Circles are far more than a technique; they are a sacred way of life. Circles embody philosophy, principles, and values that apply whether people are sitting in Circle or not.
During the 1990s, members of First Nations in Canada began teaching the Circle practice to non-Native people. They chose to do this because First Nation communities were seeking alternatives to the mass incarceration of their people. Returning to Native ways to resolve conflicts and harms required collaboration with non-Native people: lawyers, prosecutors, judges, as well as non-Native neighbors. In the process, non-Native people experienced the Circle process and its power to bring positive transformation for everyone involved. From these origins, the use of Circles among non-Natives has grown.
Several First Nations people in particular contributed to the use of Circles among non-Natives in the U.S. and Canada. The Hollow Water First Nation on Lake Winnipeg has played a critical role in demonstrating the philosophy and power of Circles to address harms in communities. Many non-Natives learned about Circles through their work, especially by reading Rupert Ross’s book, Returning to the Teachings: Exploring Aboriginal JusticeCanada; available in the U.S. from Living Justice Press.
This cross-cultural transference that First Nations people initiated was spurred by the need to find alternatives to incarceration and to reduce the disproportionate incarceration of Native people. When non-Native people, including many People of Color, experienced the power of the Circle process to address harms and conflicts, they began to use the process with other non-Native people and in other areas of life as well.
Using Circles in schools quickly became another major area of use. In Minnesota, Dakota-Ojibwe playwright and scholar Chuck Robertson was a strong advocate of using Circles with Native and non-Native communities, especially around schools.
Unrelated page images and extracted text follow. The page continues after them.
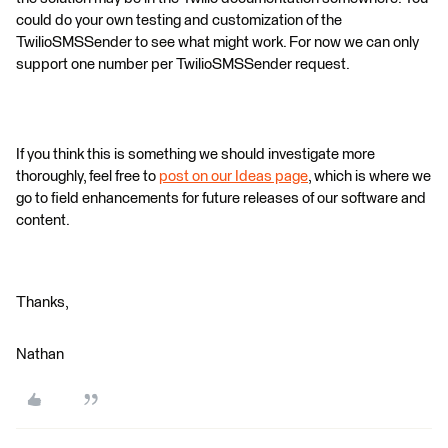
could do your own testing and customization of the
TwilioSMSSender to see what might work. For now we can only
support one number per TwilioSMSSender request.
If you think this is something we should investigate more
thoroughly, feel free to
post on our Ideas page
, which is where we
go to field enhancements for future releases of our software and
content.
Thanks,
Nathan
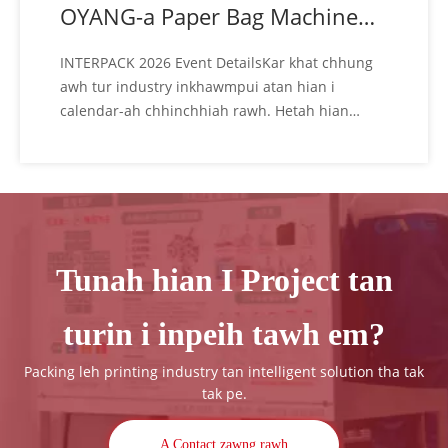
OYANG-a Paper Bag Machine
fing tak takte
INTERPACK 2026 Event DetailsKar khat chhung
awh tur industry inkhawmpui atan hian i
calendar-ah chhinchhiah rawh. Hetah hian
OYANG team hi i hmu thei ang: Ni: May 07 - 13,
2026 Hmun: Messe Düsseldorf️ Address:
Stockumer Kirchstraße 61, 40474 Düsseldorf,
Germany OYANG Dual Booths: HALL 8B-E75 &
HALL 8A-B74️ Visi
Tunah hian I Project tan
turin i inpeih tawh em?
Packing leh printing industry tan intelligent solution tha tak
tak pe.
A Contact zawng rawh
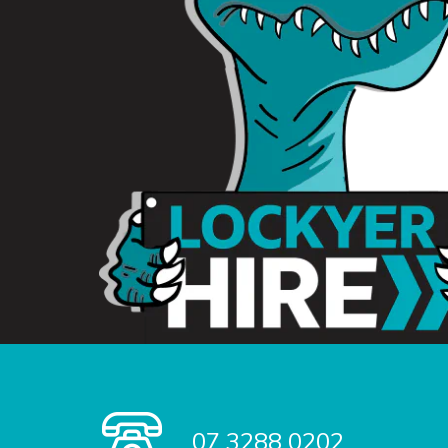
07 3288 0202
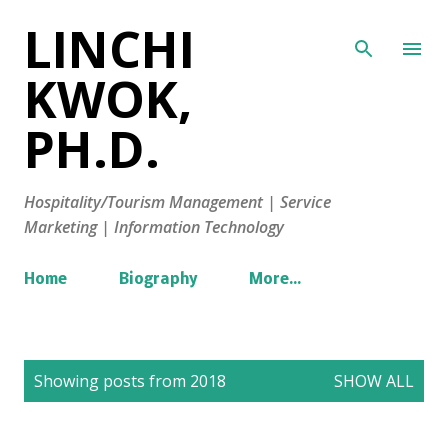
LINCHI
Skip to main content
KWOK,
PH.D.
Hospitality/Tourism Management | Service
Marketing | Information Technology
Home
Biography
More…
P
Showing posts from 2018
SHOW ALL
o
s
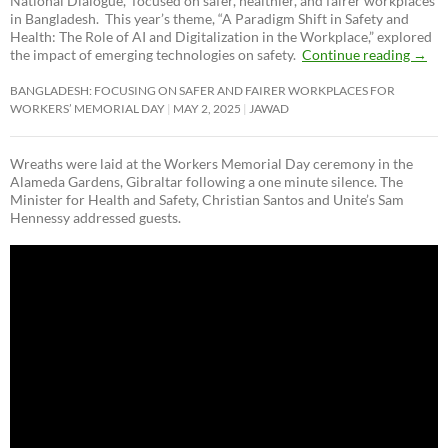
National Dialogue,”
focused on safer, healthier, and fairer workplaces
in Bangladesh. This year’s theme, “A Paradigm Shift in Safety and
Health: The Role of AI and Digitalization in the Workplace,” explored
the impact of emerging technologies on safety.
Continue reading
→
BANGLADESH: FOCUSING ON SAFER AND FAIRER WORKPLACES FOR
WORKERS’ MEMORIAL DAY
MAY 2, 2025
JAWAD
Wreaths were laid at the Workers Memorial Day ceremony in the
Alameda Gardens, Gibraltar following a one minute silence. The
Minister for Health and Safety, Christian Santos and Unite’s Sam
Hennessy addressed guests.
With his Circle associates Jamie Williams and Oscar Reed, Dr. Robertson trained and worked with hundreds of educators to bring the Circle process into school settings.
Indigenous peoples around the world have clearly used processes similar to Circles to attend to the community’s work. Circles of stones or wood can be found all over Europe. Some European circular sites date back 5,000 years or more. Though Indigenous European forms of Circles have been largely lost, many Indigenous Peoples continue to use Circle-like processes today. We are deeply indebted to those who have carried these traditions into modern times.